Director of Wilco Electrical Frank Mitchell said the units captured water from the air and produced up to 900 litres of water a month.
"Those fans, you can hear them whirring away, are just drawing in air all day, all around, and the piece of material inside collects … the moisture in the air, then condenses down into the tank where it's got a pump straight out to the tap," he said.
Mr Binsiar said it was a simple idea, which should be introduced to all remote communities.
"Water is a basic human right that everyone deserves," he said.
"It could mean better health for your children … I would guarantee that most communities have bad water."
The near decade-long battle for clean drinking water has not come easily for the Buttah Windee residents, with Mr Binsiar turning to crowdfunding as a last resort.
Word spread quickly when Mr Binsiar began the fundraising campaign last year, and people from across Australia donated nearly $26,000 in three months.
"It was a huge success. The Australian public have been awesome," he said.
Mr Binsiar used the funds to install a reverse osmosis water treatment plant.
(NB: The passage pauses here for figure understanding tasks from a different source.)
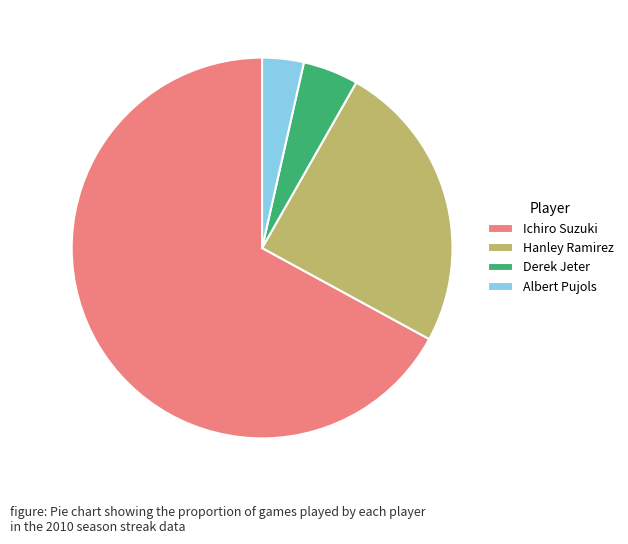

The Hanley Ramirez slice represents 16% of the pie. True or false?

False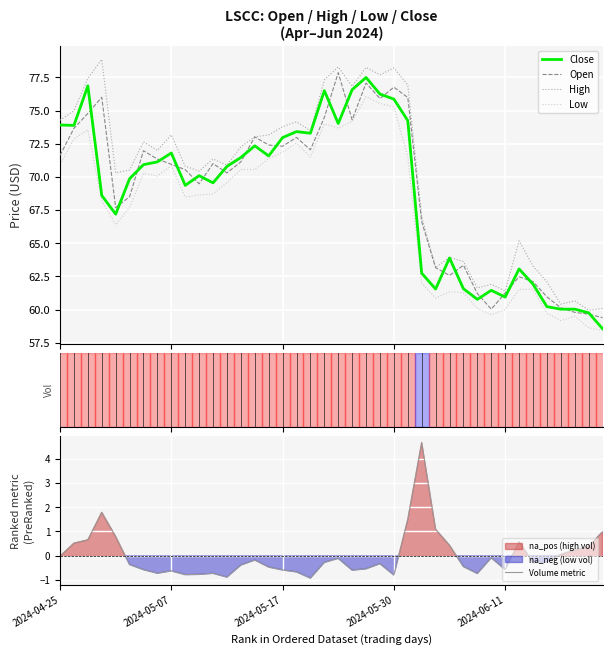

True or false: Close and High cross at least once.

False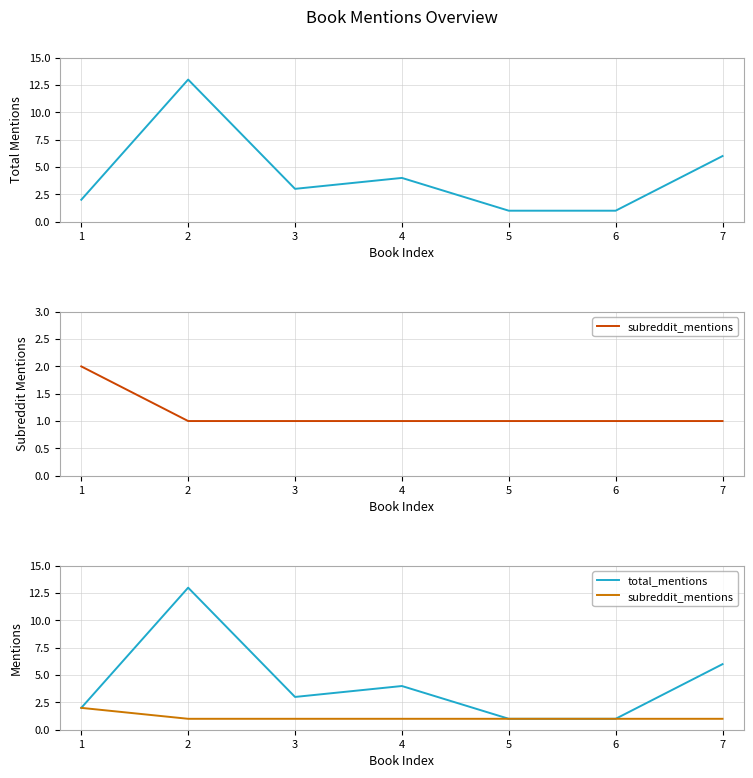

True or false: subreddit_mentions and total_mentions cross at least once.

False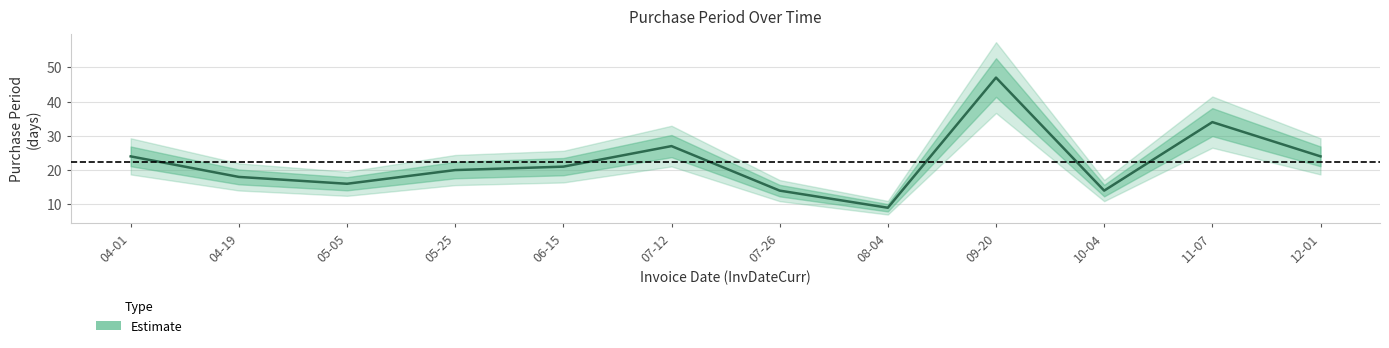

What is the maximum value shown in the chart?

47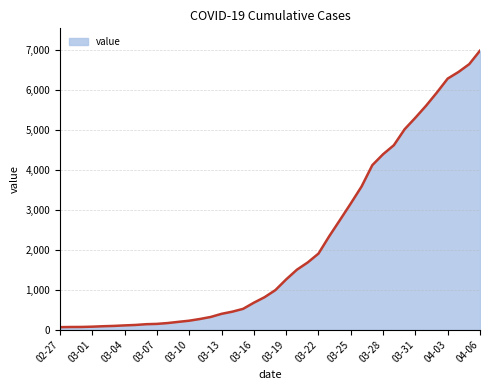

What is the maximum value shown in the chart?

6995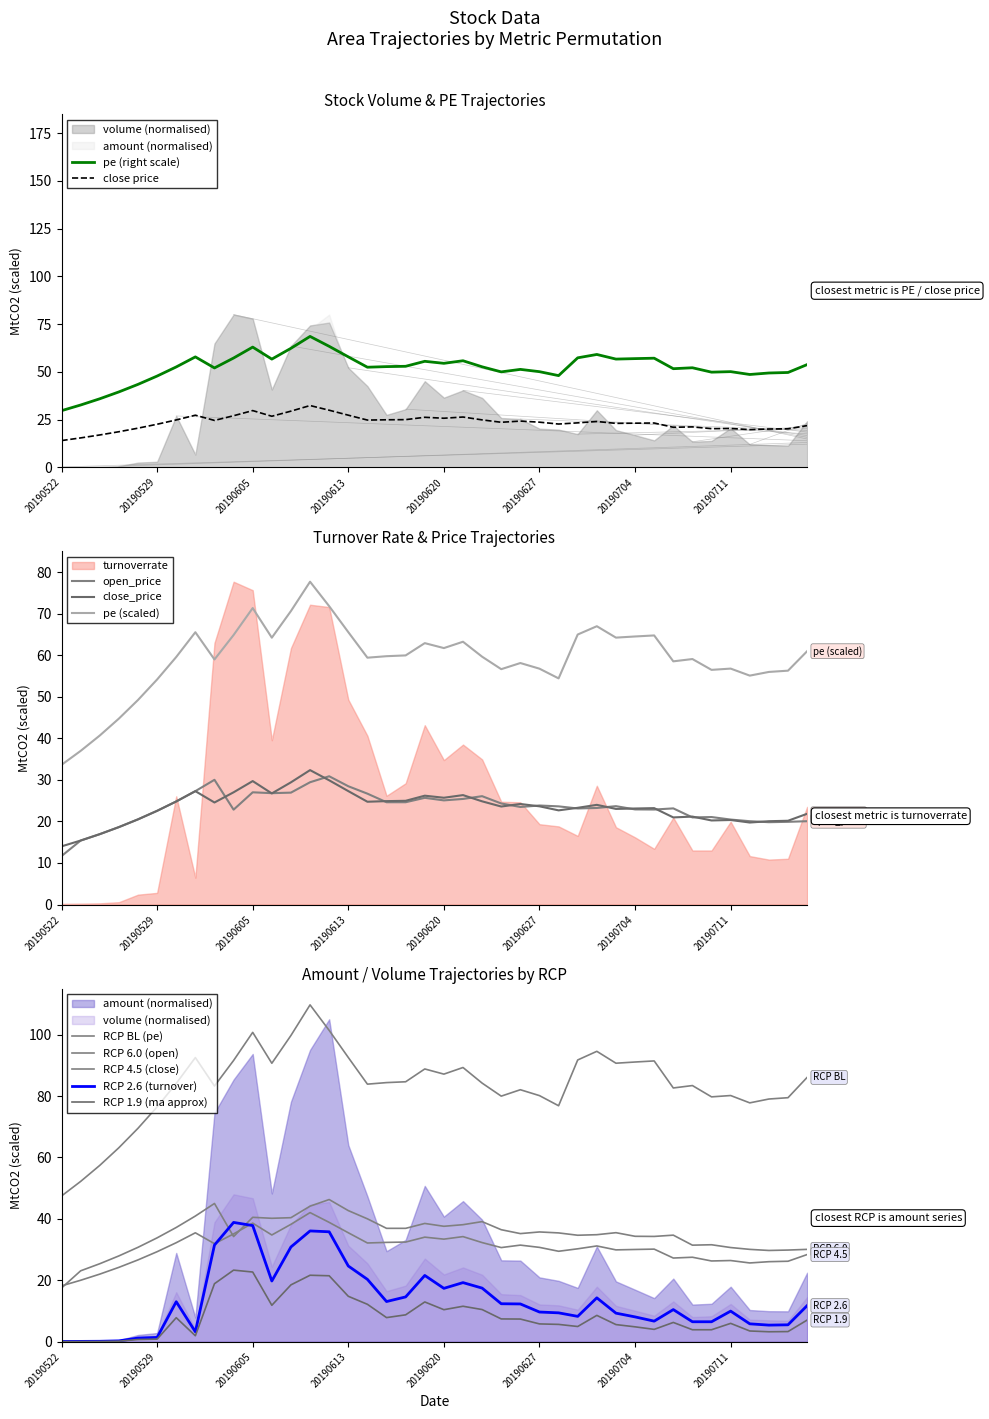

The value of pe at 20190717 is 53.8. True or false?

True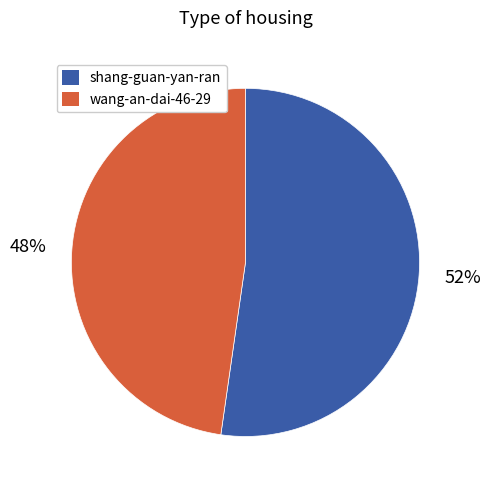

To the nearest percent, what portion does wang-an-dai-46-29 represent?

48%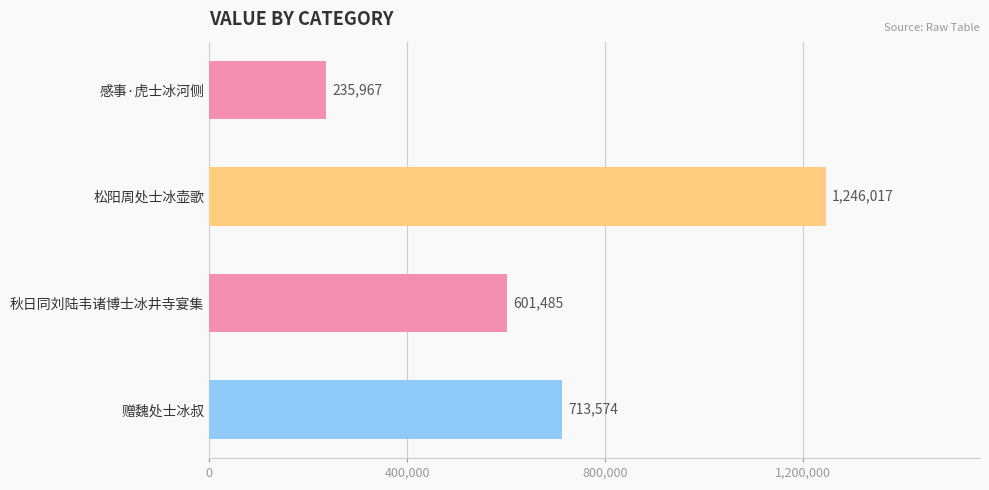

Count the number of categories in the chart.

4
"Reverse osmosis takes out all the contaminants in the water … on the back end of it, it puts the minerals your body needs back into the water," he said.
"They've given us a chance where no-one else would and we are really proud of what we have done here."
The two separate systems now supply the community with safe drinking water and enough water to run a small barramundi fish farm.
Mr Binsiar and several residents built the fish farm hoping it would eventually provide local employment and a potential source of income.
"Hopefully we can continue on and make it bigger and provide this region with fresh barramundi," he said.
"I'd like to welcome everyone out to Buttah Windee and come and look at the work we do."